**WORK ITEM:** Using the tokenization text, decide whether each statement agrees with it: (a) question marks are more ambiguous sentence-boundary markers than periods; (b) tokenization is generally the first step in the NLP pipeline; (c) the nlp object includes language-specific rules for tokenization. Answer yes or no for each, quoting the text's deciding words.

───── SELECTED PASSAGE ─────

Tokens are the words (esp. in English) and tokenization is the process of converting the textual data into tokens or words. 
This is generally the first step in the NLP pipeline. After this step, we perform other tasks such as parsing, taggings, embeddings etc. 

If we have multiple sentences, we would do sentence tokenization to get the individual sentences and then do word tokenization to get the words per sentence.

Let us see with an example:

In [None]:
quote="The richest man is not he who has the most, but he who needs the least. A nice quote."

### NLTK - Sentence Tokenization

The most useful cues for segmenting a text into sentences are punctuation, like 
* periods, 
* question marks, and 
* exclamation points. 

Question marks and exclamation points are relatively unambiguous markers of sentence boundaries. Periods, on the other hand, are more ambiguous (it could be sentence boundary marker, or part of words like Mr., Inc., M.Tech etc) 

So, to address this problem, in general, sentence tokenization methods work by first deciding (based on rules or machine learning; abbreviation dictionary), whether a period is part of the word or is a sentence-boundary marker.

Let us see the sentence segmentation using nltk package.

In [None]:
from nltk.tokenize import sent_tokenize

In [None]:
sentences=sent_tokenize(quote)
print(sentences)

['The richest man is not he who has the most, but he who needs the least.', 'A nice quote.']


### NTLK - Word Tokenization

In [None]:
from nltk.tokenize import word_tokenize

In [None]:
words=[word_tokenize(sentence) for sentence in sentences]
print(words)

[['The', 'richest', 'man', 'is', 'not', 'he', 'who', 'has', 'the', 'most', ',', 'but', 'he', 'who', 'needs', 'the', 'least', '.'], ['A', 'nice', 'quote', '.']]


### Spacy -- Tokenization

The nlp object:

- contains the processing pipeline
- includes language-specific rules for tokenization

In [None]:
from spacy.lang.en import English
nlp = English()

**Doc Object**

In [None]:
# Created by processing a string of text with the nlp object
doc = nlp("Hello world!")

# Iterate over tokens in a Doc
for token in doc:
    print(token.text)

Hello
world
!

───── DATASET CONTENT ─────

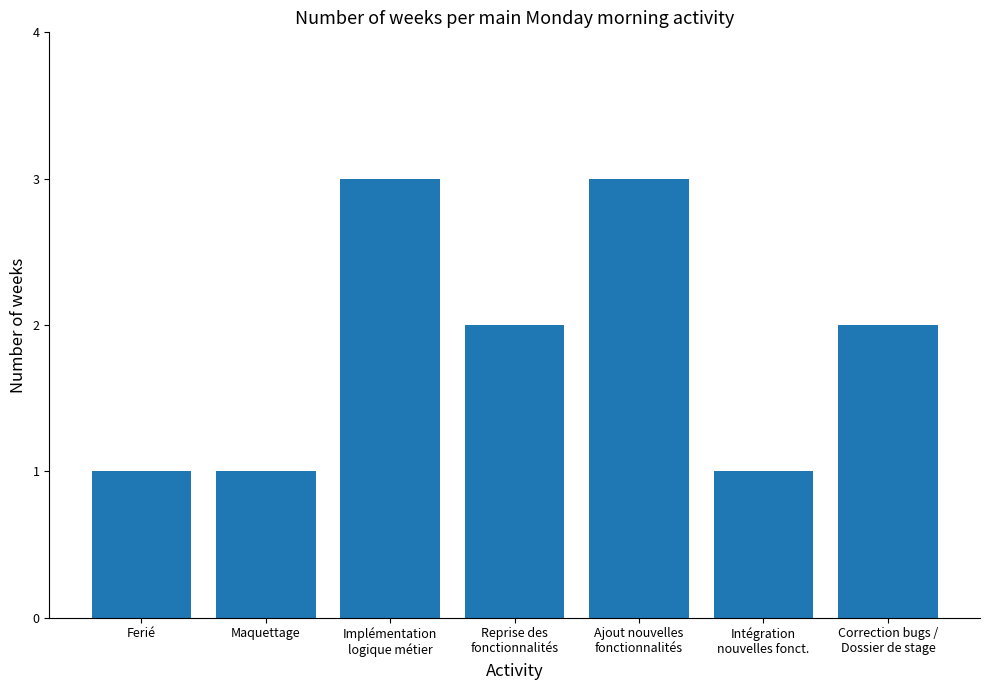

What is the sum of all values?

13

─────

**TASK RESPONSE:**
(a) No: "Question marks and exclamation points are relatively unambiguous markers of sentence boundaries. Periods, on the other hand, are more ambiguous"
(b) Yes: "This is generally the first step in the NLP pipeline."
(c) Yes: "includes language-specific rules for tokenization"